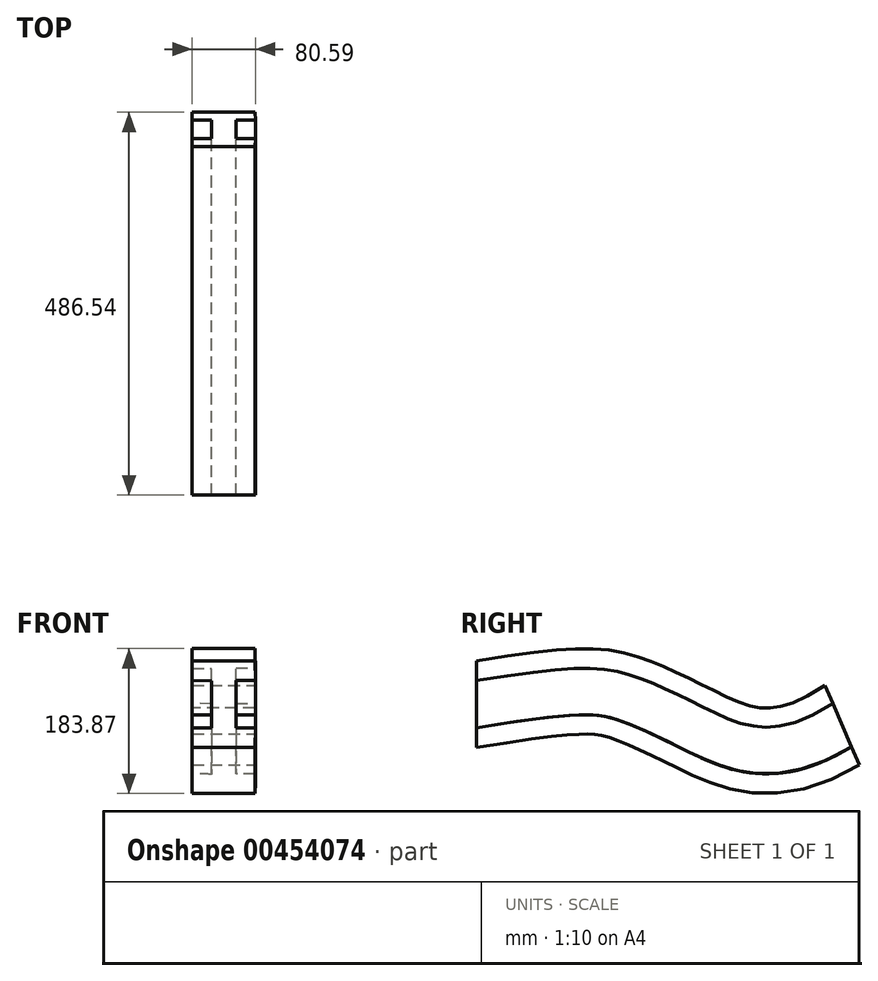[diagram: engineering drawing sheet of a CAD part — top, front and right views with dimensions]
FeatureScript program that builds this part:
annotation { "Feature Type Name" : "Feature", "Feature Type Description" : "" }
export const myFeature = defineFeature(function(context is Context, id is Id, definition is map)
    precondition{}
    {
        {
            var Q0;
            Q0=qCreatedBy(makeId("Front.planeOp"),FACE);
            var sketch = newSketch(context, id + "F0", { "sketchPlane" : qUnion([Q0])});
            skLineSegment(sketch, "E0", {"start": v(-41.1, 54.65) * mm, "end": v(38.9, 54.65) * mm});
            skLineSegment(sketch, "E1", {"start": v(-40.8, -55.35) * mm, "end": v(39.2, -55.35) * mm});
            skLineSegment(sketch, "E2", {"start": v(-16.1, 29.23) * mm, "end": v(-16.1, -30.77) * mm});
            skLineSegment(sketch, "E3", {"start": v(14.5, 29.66) * mm, "end": v(14.5, -30.34) * mm});
            skLineSegment(sketch, "E4", {"start": v(-41.1, 54.65) * mm, "end": v(-41.1, 29.65) * mm});
            skLineSegment(sketch, "E5", {"start": v(-16.1, 29.23) * mm, "end": v(-41.1, 29.65) * mm});
            skLineSegment(sketch, "E6", {"start": v(14.5, 29.66) * mm, "end": v(39.5, 29.66) * mm});
            skLineSegment(sketch, "E7", {"start": v(39.5, 29.66) * mm, "end": v(38.9, 54.65) * mm});
            skLineSegment(sketch, "E8", {"start": v(-16.1, -30.77) * mm, "end": v(-41.1, -30.35) * mm});
            skLineSegment(sketch, "E9", {"start": v(-41.1, -30.35) * mm, "end": v(-40.8, -55.35) * mm});
            skLineSegment(sketch, "E10", {"start": v(14.5, -30.34) * mm, "end": v(39.5, -30.35) * mm});
            skLineSegment(sketch, "E11", {"start": v(39.5, -30.35) * mm, "end": v(39.2, -55.35) * mm});
            skSolve(sketch);
        }
        {
            var Q0;
            Q0=qCreatedBy(makeId("Right.planeOp"),FACE);
            var sketch = newSketch(context, id + "F1", { "sketchPlane" : qUnion([Q0])});
            skFitSpline(sketch, "E12", {"points": [v(0, 0) * mm, v(188, 8.39) * mm, v(280.93, -33.1) * mm, v(464.58, -26.6) * mm], "startDerivative": vector(982.31, 155) * mm, "endDerivative": vector(700.8, 443.68) * mm});
            skSolve(sketch);
        }
        {
            var Q0;
            Q0=makeQuery(id+"F0.imprint","IMPRINT",FACE,{"disambiguationData":[TD([[makeQuery(id+"F0.imprint","IMPRINT",EDGE,{"derivedFrom":sQuery(id+"F0.wireOp",EDGE,"E0")}),-1.0]])]});
            var Q1;
            Q1=sQuery(id+"F1.wireOp",EDGE,"E12");
            sweep(context, id + "F2", {"profiles" : qUnion([Q0]), "path" : qUnion([Q1])});
        }
    });
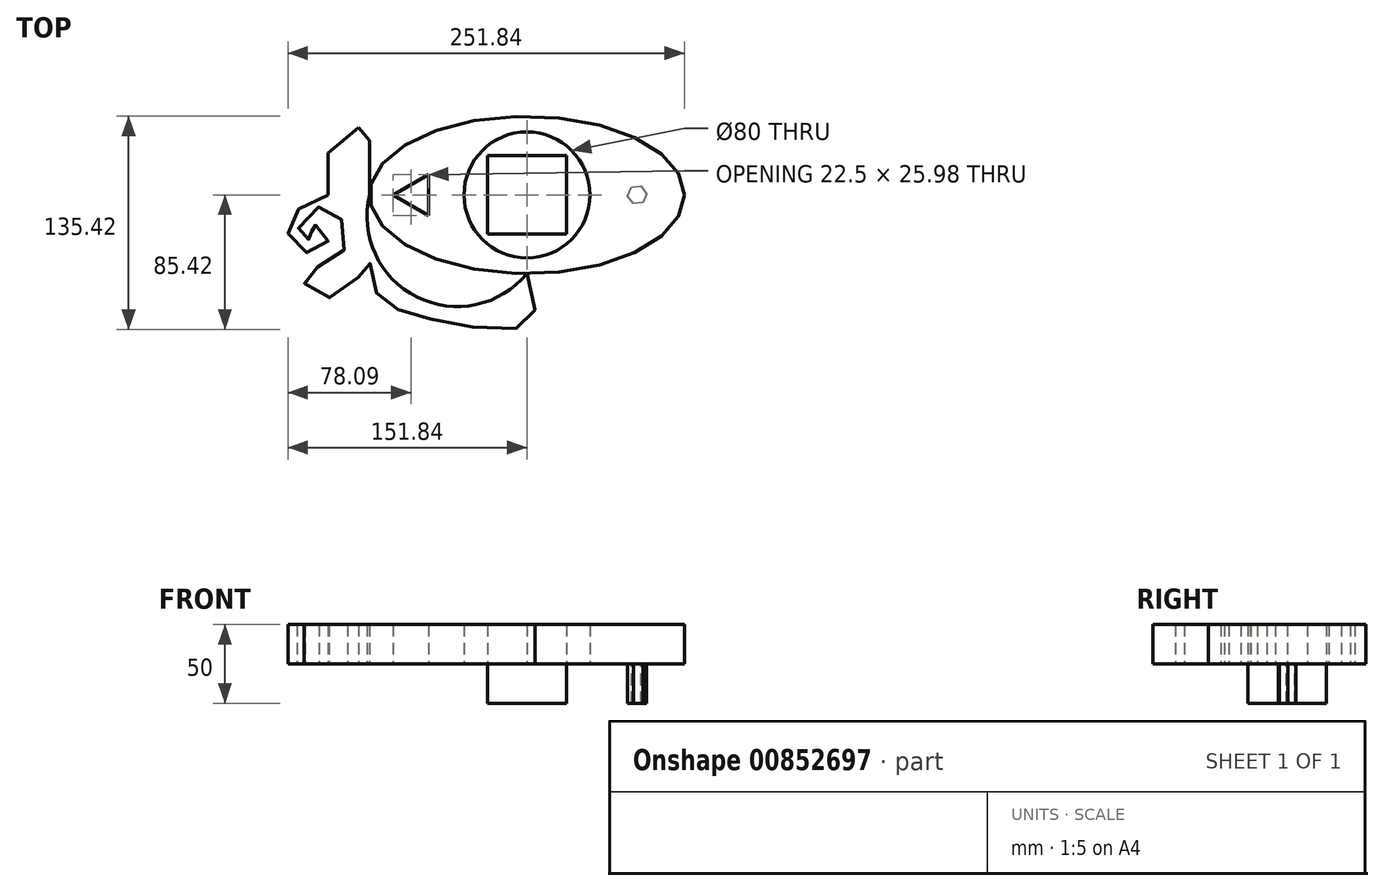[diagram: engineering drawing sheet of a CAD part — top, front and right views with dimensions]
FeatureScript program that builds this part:
annotation { "Feature Type Name" : "Feature", "Feature Type Description" : "" }
export const myFeature = defineFeature(function(context is Context, id is Id, definition is map)
    precondition{}
    {
        {
            var Q0;
            Q0=qCreatedBy(makeId("Top.planeOp"),FACE);
            var sketch = newSketch(context, id + "F0", { "sketchPlane" : qUnion([Q0])});
            skLineSegment(sketch, "E0.bottom", {"start": v(25, 25) * mm, "end": v(-25, 25) * mm});
            skLineSegment(sketch, "E0.top", {"start": v(25, -25) * mm, "end": v(-25, -25) * mm});
            skLineSegment(sketch, "E0.left", {"start": v(25, 25) * mm, "end": v(25, -25) * mm});
            skLineSegment(sketch, "E0.right", {"start": v(-25, 25) * mm, "end": v(-25, -25) * mm});
            skPoint(sketch, "E0.middle", {"position": v(0, 0) * mm});
            skCircle(sketch, "E1", {"center": v(0, 0) * mm, "radius": 40 * mm});
            skEllipse(sketch, "E2", {"center": v(0, 0) * mm, "majorRadius": 100 * mm, "minorRadius": 50 * mm, "majorAxis": v(1, 0)});
            skPoint(sketch, "E3", {"position": v(-100, 0) * mm});
            skPoint(sketch, "E4", {"position": v(0, -50) * mm});
            skArc(sketch, "E5", {"start": v(-100, 0) * mm, "mid": v(-69.93, -64.85) * mm, "end": v(0, -50) * mm});
            skPoint(sketch, "E6", {"position": v(-70, 0) * mm});
            skPoint(sketch, "E7", {"position": v(70, 0) * mm});
            skCircle(sketch, "E8.cCircle", {"center": v(70, 0) * mm, "radius": 5.25 * mm, "construction": true});
            skLineSegment(sketch, "E8.0", {"start": v(72.5, 5.53) * mm, "end": v(76.03, 0.6) * mm});
            skLineSegment(sketch, "E8.1", {"start": v(76.03, 0.6) * mm, "end": v(73.54, -4.92) * mm});
            skLineSegment(sketch, "E8.2", {"start": v(73.54, -4.92) * mm, "end": v(67.5, -5.53) * mm});
            skLineSegment(sketch, "E8.3", {"start": v(67.5, -5.53) * mm, "end": v(63.97, -0.6) * mm});
            skLineSegment(sketch, "E8.4", {"start": v(63.97, -0.6) * mm, "end": v(66.46, 4.92) * mm});
            skLineSegment(sketch, "E8.5", {"start": v(66.46, 4.92) * mm, "end": v(72.5, 5.53) * mm});
            skPoint(sketch, "E8.0.midPoint", {"position": v(74.26, 3.06) * mm});
            skCircle(sketch, "E9.cCircle", {"center": v(-70, 0) * mm, "radius": 15 * mm, "construction": true});
            skLineSegment(sketch, "E9.0", {"start": v(-85, 0) * mm, "end": v(-62.5, 13) * mm});
            skLineSegment(sketch, "E9.1", {"start": v(-62.5, 13) * mm, "end": v(-62.5, -13) * mm});
            skLineSegment(sketch, "E9.2", {"start": v(-62.5, -13) * mm, "end": v(-85, 0) * mm});
            skLineSegment(sketch, "E10", {"start": v(-100, 0) * mm, "end": v(-126.42, 0) * mm});
            skLineSegment(sketch, "E11", {"start": v(-126.42, 0) * mm, "end": v(-126.42, 26.64) * mm});
            skLineSegment(sketch, "E12", {"start": v(-126.42, 26.64) * mm, "end": v(-107.04, 42.87) * mm});
            skLineSegment(sketch, "E13", {"start": v(-107.04, 42.87) * mm, "end": v(-100, 34.47) * mm});
            skLineSegment(sketch, "E14", {"start": v(-100, 34.47) * mm, "end": v(-100, 0) * mm});
            skFitSpline(sketch, "E15", {"points": [v(-126.42, 0) * mm, v(-149.68, -14.06) * mm, v(-147.74, -32.48) * mm, v(-128.84, -34.41) * mm, v(-129.33, -19.4) * mm, v(-140.95, -22.78) * mm, v(-132.23, -23.75) * mm, v(-144.35, -29.08) * mm, v(-140.95, -14.06) * mm, v(-124.48, -8.73) * mm, v(-114.79, -32.48) * mm, v(-136.1, -47.5) * mm, v(-140.95, -56.94) * mm, v(-117.45, -63.73) * mm, v(-100.74, -42.17) * mm, v(-96.38, -60.58) * mm, v(-79.9, -73.42) * mm, v(-40.17, -83.1) * mm, v(2.47, -80.44) * mm, v(0, -50) * mm], "startDerivative": vector(-480.16, -179.48) * mm, "endDerivative": vector(-187.13, 577.46) * mm});
            skSolve(sketch);
        }
        {
            var Q0;
            Q0=makeQuery(id+"F0.imprint","IMPRINT",FACE,{"disambiguationData":[TD([[makeQuery(id+"F0.imprint","IMPRINT",EDGE,{"derivedFrom":sQuery(id+"F0.wireOp",EDGE,"E1")}),-1.0]])]});
            var Q1;
            Q1=makeQuery(id+"F0.imprint","IMPRINT",FACE,{"disambiguationData":[TD([[makeQuery(id+"F0.imprint","IMPRINT",EDGE,{"derivedFrom":sQuery(id+"F0.wireOp",EDGE,"E0.bottom")}),1.0]])]});
            var Q2;
            Q2=makeQuery(id+"F0.imprint","IMPRINT",FACE,{"disambiguationData":[TD([[makeQuery(id+"F0.imprint","IMPRINT",EDGE,{"derivedFrom":sQuery(id+"F0.wireOp",EDGE,"E5")}),-1.0]])]});
            var Q3;
            Q3=makeQuery(id+"F0.imprint","IMPRINT",FACE,{"disambiguationData":[TD([[makeQuery(id+"F0.imprint","IMPRINT",EDGE,{"derivedFrom":sQuery(id+"F0.wireOp",EDGE,"E10")}),-1.0]])]});
            var Q4;
            Q4=makeQuery(id+"F0.imprint","IMPRINT",FACE,{"disambiguationData":[TD([[makeQuery(id+"F0.imprint","IMPRINT",EDGE,{"derivedFrom":sQuery(id+"F0.wireOp",EDGE,"E8.0")}),-1.0]])]});
            extrude(context, id + "F1", {"entities" : qUnion([Q0, Q1, Q2, Q3, Q4]), "depth" : 25 * mm, "offsetDistance" : 25 * mm});
        }
        {
            var Q0;
            Q0=makeQuery(id+"F0.imprint","IMPRINT",FACE,{"disambiguationData":[TD([[makeQuery(id+"F0.imprint","IMPRINT",EDGE,{"derivedFrom":sQuery(id+"F0.wireOp",EDGE,"E8.0")}),-1.0]])]});
            var Q1;
            Q1=makeQuery(id+"F0.imprint","IMPRINT",FACE,{"disambiguationData":[TD([[makeQuery(id+"F0.imprint","IMPRINT",EDGE,{"derivedFrom":sQuery(id+"F0.wireOp",EDGE,"E0.bottom")}),1.0]])]});
            extrude(context, id + "F2", {"entities" : qUnion([Q0, Q1]), "operationType" : NewBodyOperationType.ADD, "oppositeDirection" : true, "depth" : 25 * mm, "offsetDistance" : 25 * mm});
        }
    });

------------------------------

Set exercise:
Extract every line of the block above that contains the string "entities".

Written answer:
            extrude(context, id + "F1", {"entities" : qUnion([Q0, Q1, Q2, Q3, Q4]), "depth" : 25 * mm, "offsetDistance" : 25 * mm});
            extrude(context, id + "F2", {"entities" : qUnion([Q0, Q1]), "operationType" : NewBodyOperationType.ADD, "oppositeDirection" : true, "depth" : 25 * mm, "offsetDistance" : 25 * mm});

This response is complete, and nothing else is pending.